Here's the moment HBO knew its Scientology doc 'Going Clear' would be a huge hit
Although the HBO documentary “Going Clear: Scientology and the Prison of Belief” is one of the most-watched docs in the history of the network, the head of HBO Documentary Films, Sheila Nevins, didn’t think a scathing look at the Church of Scientology would draw a lot of viewers when director Alex Gibney initially pitched her the idea.
Before Gibney went to her, Nevins said she had never considered doing a film on the religion. She gave the go-ahead because she had confidence that the Oscar-winning Gibney ("Taxi to the Dark Side," 2007) could pull off a great adaptation of best-selling author Lawrence Wright’s book on the church, “Going Clear: Scientology, Hollywood, and the Prison of Belief.”
Nevins remembers the exact moment when she realized “Going Clear” was going to be a huge hit. “When I saw my name in a full page ad in The New York Times, I knew,” she said. “Docs don’t get full page ads, and when they do, they do really well.”
Nevins is referring to the ad that Scientology ran in The Times weeks before the film had its world premiere at the Sundance Film Festival in January.
The ad compared “Going Clear” to the now infamous Rolling Stone story on campus rape at the University of Virginia, which turned out to be full of false claims. The headline in the ad read, “Is Alex Gibney’s Upcoming HBO ‘Documentary’ a Rolling Stone/UVA Redux?”
The ad then went on to outline numerous instances in which the church believed “Going Clear” was not factually correct.

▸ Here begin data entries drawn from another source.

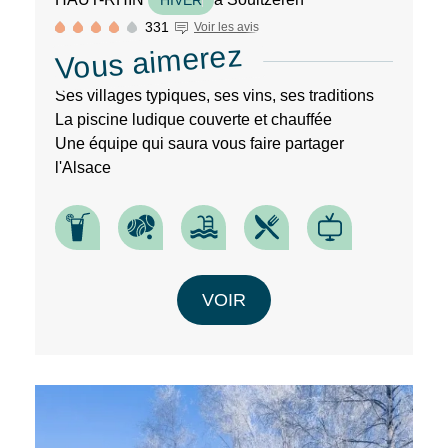
331
Voir les avis
Vous aimerez
Ses villages typiques, ses vins, ses traditions
La piscine ludique couverte et chauffée
Une équipe qui saura vous faire partager
l'Alsace
VOIR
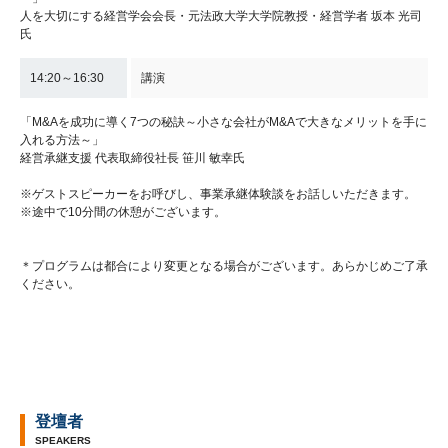
人を大切にする経営学会会長・元法政大学大学院教授・経営学者 坂本 光司
氏
14:20～16:30
講演
「M&Aを成功に導く7つの秘訣～小さな会社がM&Aで大きなメリットを手に
入れる方法～」
経営承継支援 代表取締役社長 笹川 敏幸氏
※ゲストスピーカーをお呼びし、事業承継体験談をお話しいただきます。
※途中で10分間の休憩がございます。
＊プログラムは都合により変更となる場合がございます。あらかじめご了承
ください。
登壇者
SPEAKERS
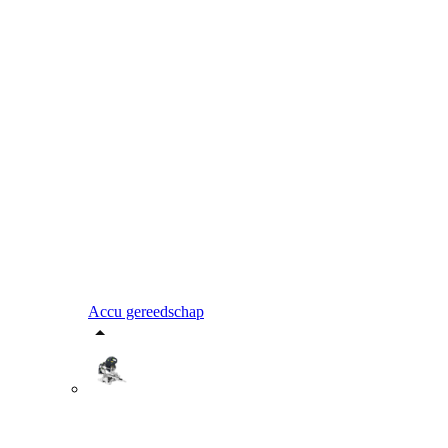
Accu gereedschap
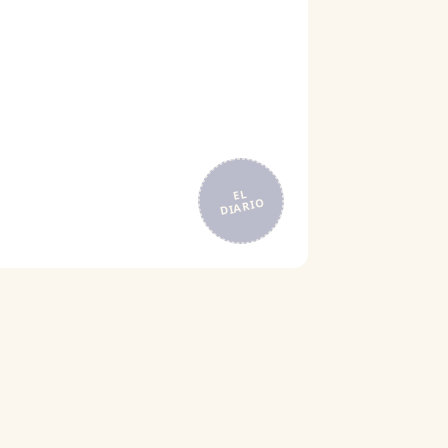
EL
DIARIO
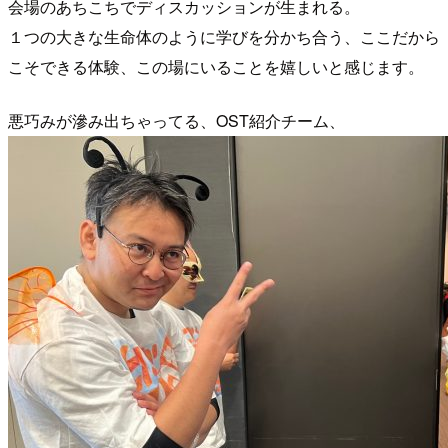
会場のあちこちでディスカッションが生まれる。
１つの大きな生命体のように学びを分かち合う、ここだから
こそできる体験、この場にいることを嬉しいと感じます。
悪巧みが滲み出ちゃってる、OST紹介チーム、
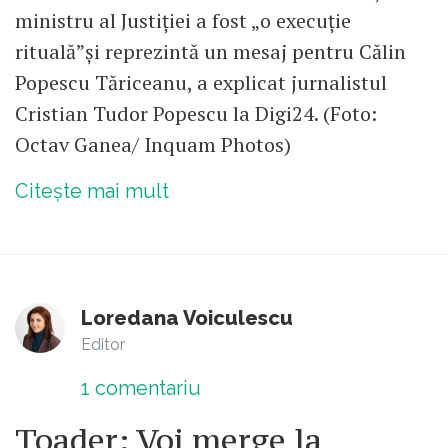
ministru al Justiției a fost „o execuție
rituală”și reprezintă un mesaj pentru Călin
Popescu Tăriceanu, a explicat jurnalistul
Cristian Tudor Popescu la Digi24. (Foto:
Octav Ganea/ Inquam Photos)
Citește mai mult
Loredana Voiculescu
Editor
1
comentariu
Toader: Voi merge la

It also stated: “Mr. Gibney and HBO documentary chief Sheila Nevins have rejected multiple requests to meet with executives of the Church, including those with individual firsthand information.”

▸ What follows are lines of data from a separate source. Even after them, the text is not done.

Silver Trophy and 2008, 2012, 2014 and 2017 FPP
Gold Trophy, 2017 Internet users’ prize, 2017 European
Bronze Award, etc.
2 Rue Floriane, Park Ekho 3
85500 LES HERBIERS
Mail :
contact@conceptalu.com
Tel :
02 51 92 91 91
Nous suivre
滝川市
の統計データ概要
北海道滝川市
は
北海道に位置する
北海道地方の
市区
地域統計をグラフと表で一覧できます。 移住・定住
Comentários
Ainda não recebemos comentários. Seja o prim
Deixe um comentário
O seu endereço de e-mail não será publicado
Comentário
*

“I thought, ‘They really don’t want us to do it,’” said Nevins. “All the reason more to do it.”
Nevins told The Hollywood Reporter months before the film premiered at Sundance that “probably 160 lawyers” were vetting the film.

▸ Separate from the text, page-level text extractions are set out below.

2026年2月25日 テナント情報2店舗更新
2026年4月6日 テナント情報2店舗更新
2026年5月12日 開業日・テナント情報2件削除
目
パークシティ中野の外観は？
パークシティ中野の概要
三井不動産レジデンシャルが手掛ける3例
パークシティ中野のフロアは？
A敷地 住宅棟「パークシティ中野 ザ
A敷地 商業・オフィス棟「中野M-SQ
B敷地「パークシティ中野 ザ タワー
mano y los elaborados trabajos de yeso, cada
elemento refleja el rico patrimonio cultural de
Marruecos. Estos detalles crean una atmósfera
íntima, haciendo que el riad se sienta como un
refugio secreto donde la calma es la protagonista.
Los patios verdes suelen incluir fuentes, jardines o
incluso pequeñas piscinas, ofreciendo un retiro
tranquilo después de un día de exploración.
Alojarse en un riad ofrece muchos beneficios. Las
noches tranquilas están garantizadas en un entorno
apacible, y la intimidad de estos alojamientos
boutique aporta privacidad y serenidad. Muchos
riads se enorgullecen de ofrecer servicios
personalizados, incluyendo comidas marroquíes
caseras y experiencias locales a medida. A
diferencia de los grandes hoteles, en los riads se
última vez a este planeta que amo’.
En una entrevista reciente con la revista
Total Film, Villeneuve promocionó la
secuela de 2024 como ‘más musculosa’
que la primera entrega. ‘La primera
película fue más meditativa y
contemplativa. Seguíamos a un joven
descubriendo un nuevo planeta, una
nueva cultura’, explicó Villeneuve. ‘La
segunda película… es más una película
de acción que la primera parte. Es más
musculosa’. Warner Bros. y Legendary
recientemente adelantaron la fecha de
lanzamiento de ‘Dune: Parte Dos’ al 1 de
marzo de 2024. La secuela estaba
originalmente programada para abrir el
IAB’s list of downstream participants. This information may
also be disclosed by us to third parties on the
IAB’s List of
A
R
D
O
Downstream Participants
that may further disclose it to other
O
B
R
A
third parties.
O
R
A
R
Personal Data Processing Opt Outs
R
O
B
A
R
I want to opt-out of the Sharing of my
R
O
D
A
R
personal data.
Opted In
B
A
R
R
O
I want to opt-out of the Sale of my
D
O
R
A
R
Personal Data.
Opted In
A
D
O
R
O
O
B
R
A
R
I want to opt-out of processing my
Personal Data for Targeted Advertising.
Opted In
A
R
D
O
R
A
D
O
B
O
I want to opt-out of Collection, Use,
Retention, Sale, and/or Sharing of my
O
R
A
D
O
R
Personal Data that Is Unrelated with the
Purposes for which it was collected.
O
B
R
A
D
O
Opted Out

Gibney told Business Insider by email that the legal process with HBO was “tough but fair,” and he couldn’t have imagined bringing the project anywhere else other than to HBO.
“They were fearless and supportive,” he wrote. “Sheila and HBO backed me up against the attacks we knew were coming and promoted the hell out of the movie.”
Thinking back on the whole ordeal, Nevins still can’t believe the church was so aggressive in trying to bash “Going Clear.”
“Scientology did their own commercial for us,” she said. “Going Clear” had its premiere airing on HBO in March and became thesecond most-watched documentary on the network in the past decade.